Einen allzeit automatisch fahrenden Wagen würde immerhin noch jeder dritte Kunde in Deutschland bevorzugen. «Wir wissen, dass die Mehrheit der Autofahrer sich wünschen würde, bei Baustellendurchfahrten auf der Autobahn assistiert fahren zu können», erläutert Conti-Chef Degenhart im Gespräch mit Reuters. Wer Angebote dieser Art nicht anbiete, habe künftig ein Problem.
«Wer sich nicht den Kundenbedürfnissen stellt, der hat schon in der Vergangenheit im Markt Schwierigkeiten gehabt», fügt Bernhard Mattes, Deutschland-Chef von Ford, hinzu. Er ist überzeugt, dass in einigen Jahren mehr oder weniger alle Hersteller autonom fahrende Autos anbieten werden.
Ein juristisches Hindernis für den Durchbruch solcher Roboterautos ist schon beiseitegeräumt worden. Die Wiener Übereinkunft für den Strassenverkehr wurde vor Kurzem gelockert. Sie erlaubt nun, dass der Fahrer die Kontrolle über das Fahrzeug vorübergehend an einen technischen Helfer abgibt. Er muss jedoch in der Lage sein, die Kontrolle wieder zu übernehmen.
Die einzelnen Staaten müssen die neuen Regeln nun noch in Gesetze giessen. Auf der IAA wollen die Verkehrsminister der G7-Staaten dies beschleunigen. Auch danach müssen allerdings noch zahlreiche juristische Details geklärt werden, unter anderem der Datenschutz. Die Frage der Haftung ist ebenfalls noch ungeklärt.
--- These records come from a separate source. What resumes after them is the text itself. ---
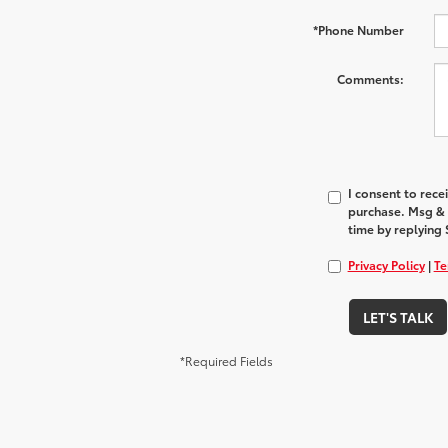
*Phone Number
Comments:
I consent to rec
purchase. Msg & 
time by replying 
Privacy Policy
|
Te
LET'S TALK
*Required Fields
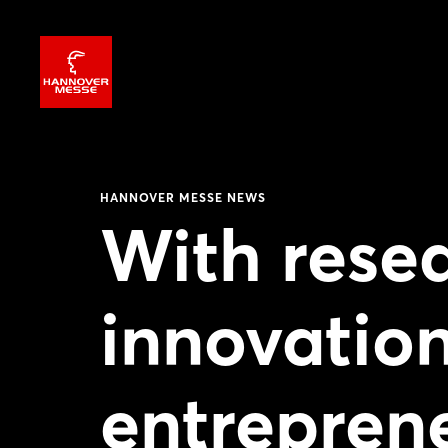
HANNOVER MESSE NEWS
With resea
innovatio
entrepren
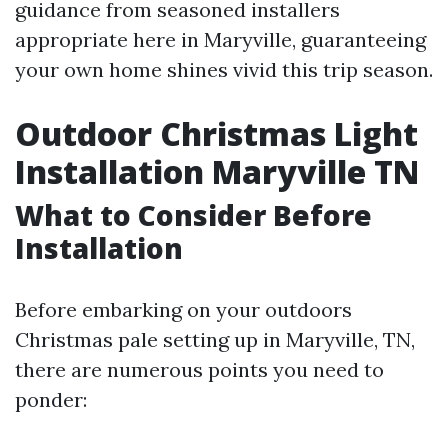
guidance from seasoned installers
appropriate here in Maryville, guaranteeing
your own home shines vivid this trip season.
Outdoor Christmas Light
Installation Maryville TN
What to Consider Before
Installation
Before embarking on your outdoors
Christmas pale setting up in Maryville, TN,
there are numerous points you need to
ponder:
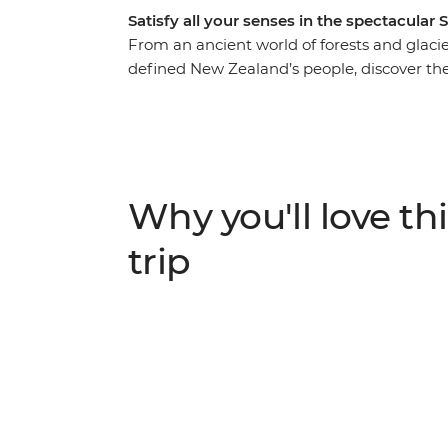
Satisfy all your senses in the spectacular 
From an ancient world of forests and glacier
defined New Zealand’s people, discover the
Take in highlights from Reefton to Fox Gla
to spa soaking. Make your way to the shores
silent waters of glacier-carved Fiordland N
Milford Sound. Cross to the cliffs of the Ca
to untouched Stewart Island to explore the wi
Why you'll love thi
When it comes to natural wonders, it doesn’
trip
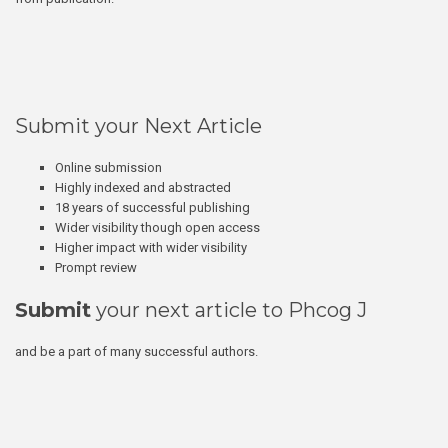
Submit your Next Article
Online submission
Highly indexed and abstracted
18 years of successful publishing
Wider visibility though open access
Higher impact with wider visibility
Prompt review
Submit
your next article to Phcog J
and be a part of many successful authors.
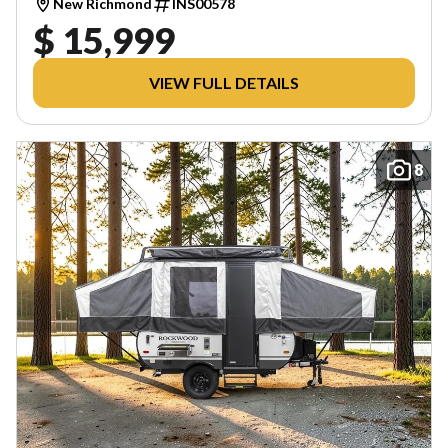
New Richmond
INS00578
$ 15,999
VIEW FULL DETAILS
8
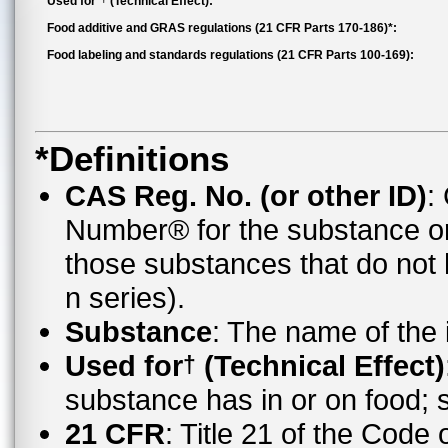
Used for*
(Technical Effect):
Food additive and GRAS regulations (21 CFR Parts 170-186)*:
Food labeling and standards regulations (21 CFR Parts 100-169):
*Definitions
CAS Reg. No. (or other ID)
:
Number® for the substance o
those substances that do no
n series).
Substance
: The name of the
Used for
(Technical Effect)
†
substance has in or on food;
21 CFR
: Title 21 of the Code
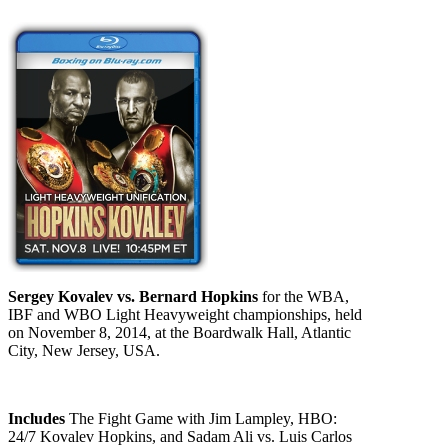
Sergey Kovalev vs. Bernard Hopkins
for the WBA,
IBF and WBO Light Heavyweight championships, held
on November 8, 2014, at the Boardwalk Hall, Atlantic
City, New Jersey, USA.
Includes
The Fight Game with Jim Lampley, HBO:
24/7 Kovalev Hopkins, and Sadam Ali vs. Luis Carlos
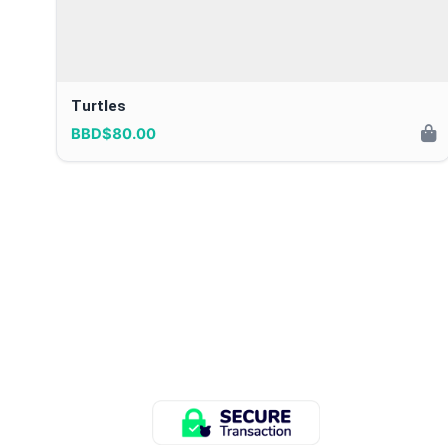
Turtles
BBD$80.00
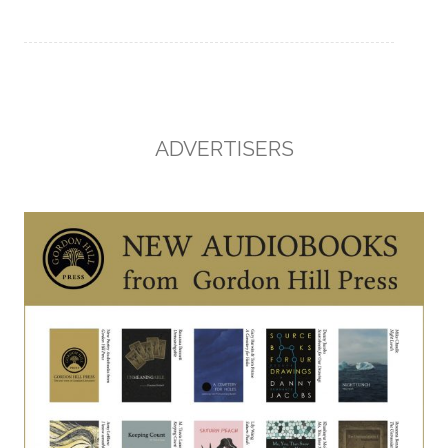
ADVERTISERS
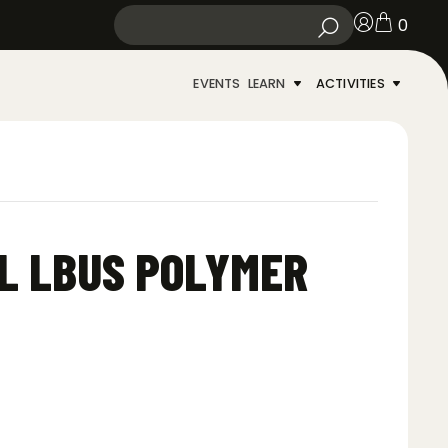
0
EVENTS
LEARN
ACTIVITIES
L LBUS POLYMER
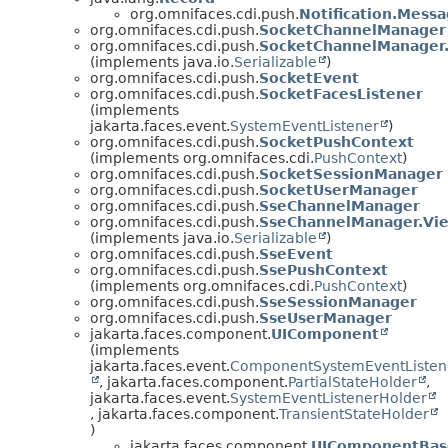
org.omnifaces.cdi.push.
Notification.Mess
org.omnifaces.cdi.push.
SocketChannelManager
org.omnifaces.cdi.push.
SocketChannelManager
(implements java.io.
Serializable
)
org.omnifaces.cdi.push.
SocketEvent
org.omnifaces.cdi.push.
SocketFacesListener
(implements
jakarta.faces.event.
SystemEventListener
)
org.omnifaces.cdi.push.
SocketPushContext
(implements org.omnifaces.cdi.
PushContext
)
org.omnifaces.cdi.push.
SocketSessionManager
org.omnifaces.cdi.push.
SocketUserManager
org.omnifaces.cdi.push.
SseChannelManager
org.omnifaces.cdi.push.
SseChannelManager.Vi
(implements java.io.
Serializable
)
org.omnifaces.cdi.push.
SseEvent
org.omnifaces.cdi.push.
SsePushContext
(implements org.omnifaces.cdi.
PushContext
)
org.omnifaces.cdi.push.
SseSessionManager
org.omnifaces.cdi.push.
SseUserManager
jakarta.faces.component.
UIComponent
(implements
jakarta.faces.event.
ComponentSystemEventListen
, jakarta.faces.component.
PartialStateHolder
,
jakarta.faces.event.
SystemEventListenerHolder
, jakarta.faces.component.
TransientStateHolder
)
jakarta.faces.component.
UIComponentBas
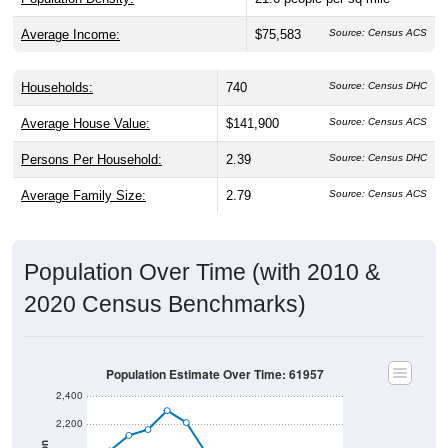
Average Income:
$75,583
Source: Census ACS
Households:
740
Source: Census DHC
Average House Value:
$141,900
Source: Census ACS
Persons Per Household:
2.39
Source: Census DHC
Average Family Size:
2.79
Source: Census ACS
Population Over Time (with 2010 &
2020 Census Benchmarks)
Population Estimate Over Time: 61957
2,400
2,200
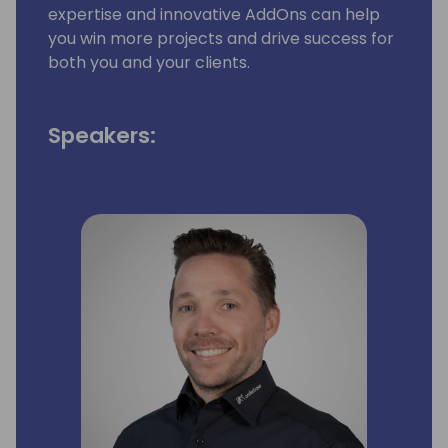
expertise and innovative AddOns can help
you win more projects and drive success for
both you and your clients.
Speakers:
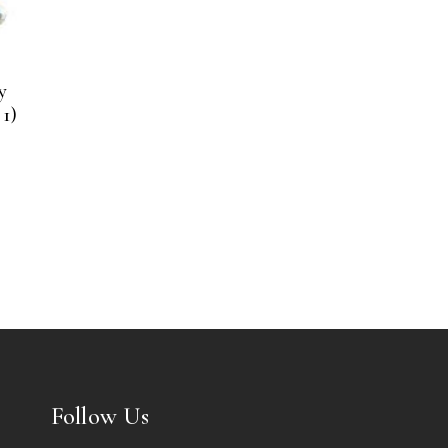
y
1)
Follow Us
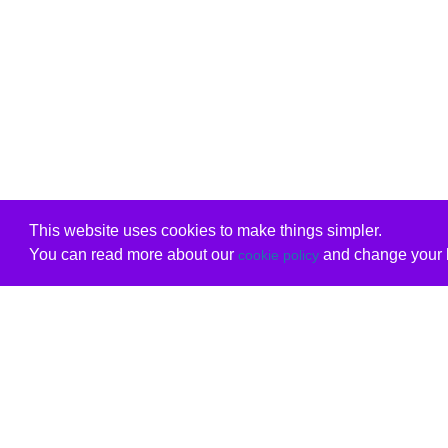
This website uses cookies to make things simpler.
You can read more about our
and change your b
cookie policy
Degenhart dringt darauf, dass schon bald Gesetze erlassen werden, die hochautomatisiertes Fahren auf bestimmten Autobahnabschnitten erlauben. Das könnte seiner Ansicht nach schon ab 2020 möglich sein. «Vollautomatisiertes Fahren erwarten wir ab 2025 zuerst in speziellen Fahrsituationen auf Autobahnen.» Vollautomatisiert bedeutet, dass sich der Fahrer komplett vom Steuer abwenden kann, während das Auto alleine durch den Verkehr steuert.
Auch Daimler dringt darauf, dass der Weg für selbstfahrenden Autos möglichst bald freigemacht wird. Der Stuttgarter Autokonzern, der die neue Technik schon erprobt hat, erwägt eine ganze Flotte von Roboterautos auf die Strasse zu schicken. «Das ist ein konkretes Entwicklungsziel», sagte Konzernchef Dieter Zetsche am Rande der IAA. Daimler bietet mit car2go bereits Carsharing an und könnte dieses Angebot mithilfe von Roboterautos erweitern.
Denkbar wäre etwa, dass die Stuttgarter mit einer Flotte von selbstfahrenden Kleinwagen dem Taxi-Appanbieter Uber Paroli bieten. Während der finanzkräftige Taxikonkurrenz aus den USA bislang Fahrer einsetzt, könnten Daimlers Stadtflitzer die Kunden automatisch von zuhause abholen und an ihre gewünschten Ziele bringen. Auch Uber soll an einem selbstfahrenden Auto arbeiten. Der Wettlauf um die Zukunft der Automobilindustrie ist damit eröffnet.